To its discredit, however, COS claims that “one of the greatest state powers” is calling for and participating in a convention to propose amendments to the Constitution, in other words, a constitutional convention — and, yes, any convention that is intended to change the constitution is a constitutional convention.
And such a convention is certainly a powerful weapon, a weapon so powerful and so uncontrollable that it could lead to the destruction of the Constitution as we know it. That is the potential of that power. Curiously and notably, COS never admits that fact, even though it is so historically demonstrable as to be beyond debate.
I’ve covered this aspect of the Article V process in several other articles, so for now, let it suffice for me to sum it up by explaining that the original Constitutional Convention of 1787 was called by Congress, and that the “convention of representatives from the said states” was to gather in Philadelphia to propose amendments to the then-existing Constitution — the Articles of Confederation — and that those amendments were to address the “inefficiency of the federal government” and for “the necessity of devising such farther provisions as shall render the same adequate to the exigencies of the Union.”
To any objective, fair, and nonpartisan reader, that original congressional resolution calling for “alterations and amendments of the said Articles of Confederation” for the purpose of addressing issues with the federal government and making the union stronger sounds almost identical to the plan being promoted by the Convention of States organization!
And COS wouldn’t mind so much that we point that out, except that they know as well as we do that the delegates at that first “amendments convention” exceeded their authority, ignored the limits on the convention that were imposed by Congress and the state legislatures, and threw out the existing constitution and replaced it with a new constitution and an entirely new form of government. That is an indisputable fact of history, regardless of how hard COS and other Article V convention supporters try and spin it.
So, in light of that possibility, there is no need to try to address the issues plaguing our country by putting the Constitution in harm’s way. There is another remedy, a “rightful remedy” as Thomas Jefferson called it: state interposition.
Here’s how Jefferson’s best friend and writing partner, James Madison, explained why and how the states could prevent — how the states were obliged to prevent — unconstitutional acts of the federal government from being enforced:
This Assembly … views the powers of the federal government, as resulting from the compact, to which the states are parties; as limited by the plain sense and intention of the instrument constituting the compact; as no further valid that they are authorized by the grants enumerated in that compact; and that in case of a deliberate, palpable, and dangerous exercise of other powers, not granted by the said compact, the states who are parties thereto, have the right, and are in duty bound, to interpose for arresting the progress of the evil, and for maintaining within their respective limits, the authorities, rights and liberties appertaining to them.

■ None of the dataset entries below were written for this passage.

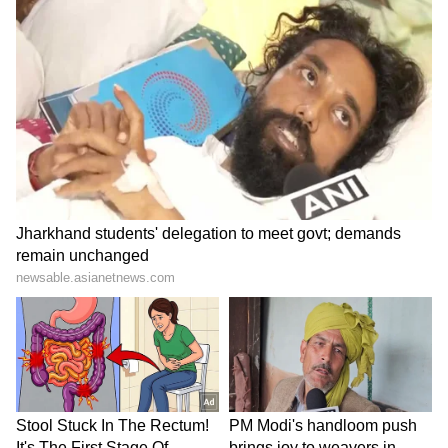
LATEST VIDEOS
SpaceX First Earnings Report
Explained | Elon Musk's Biggest
Business Test After Historic IPO
Kangana Ranaut Reacts to Meta's
Admission | Takes Sharp Aim at
Zuckerberg | India News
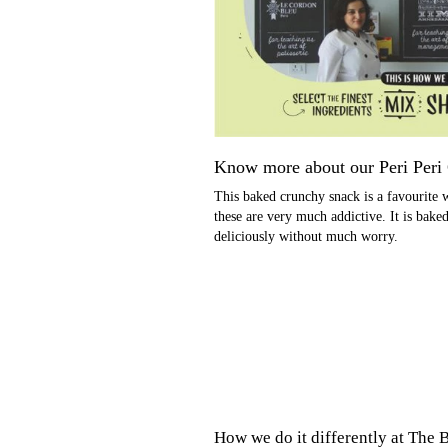
Know more about our
Peri Peri
This baked crunchy snack is a favourite w
these are very much addictive. It is bake
deliciously without much worry.
How we do it differently at
The B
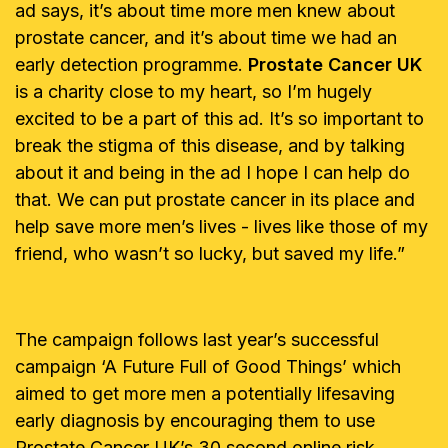
ad says, it’s about time more men knew about
prostate cancer, and it’s about time we had an
early detection programme.
Prostate Cancer UK
is a charity close to my heart, so I’m hugely
excited to be a part of this ad. It’s so important to
break the stigma of this disease, and by talking
about it and being in the ad I hope I can help do
that. We can put prostate cancer in its place and
help save more men’s lives - lives like those of my
friend, who wasn’t so lucky, but saved my life.”
The campaign follows last year’s successful
campaign ‘A Future Full of Good Things’ which
aimed to get more men a potentially lifesaving
early diagnosis by encouraging them to use
Prostate Cancer UK’s 30 second online risk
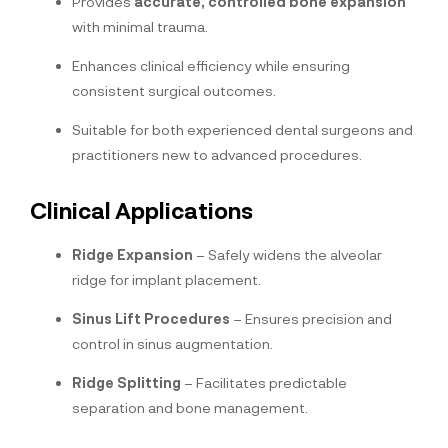
Provides
accurate, controlled bone expansion
with minimal trauma.
Enhances clinical efficiency while ensuring
consistent surgical outcomes.
Suitable for both experienced dental surgeons and
practitioners new to advanced procedures.
Clinical Applications
Ridge Expansion
– Safely widens the alveolar
ridge for implant placement.
Sinus Lift Procedures
– Ensures precision and
control in sinus augmentation.
Ridge Splitting
– Facilitates predictable
separation and bone management.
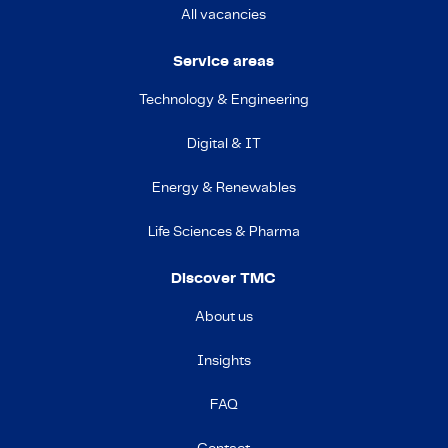
All vacancies
Service areas
Technology & Engineering
Digital & IT
Energy & Renewables
Life Sciences & Pharma
Discover TMC
About us
Insights
FAQ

Simple. States created the federal government, and the federal government has no authority beyond that granted to it by the states in the Constitution. Any act of the federal government that exceeds that authority is to be prevented from being enforced by the states, who “interpose,” that is to say, prevent the unconstitutional act from being enforced. The states not only have the right to do this; they have the duty, Madison says, to do this.
It should be apparent, then, that the wise choice, before we run the risk of having another amendments convention ignore its predetermined rules and limits on its authority and produce an entirely new constitution and an entirely new form of government, is to focus on electing candidates to state office who will be true to their Article VI oath and will do their duty to prevent tyrants from destroying our Constitution and the union it created.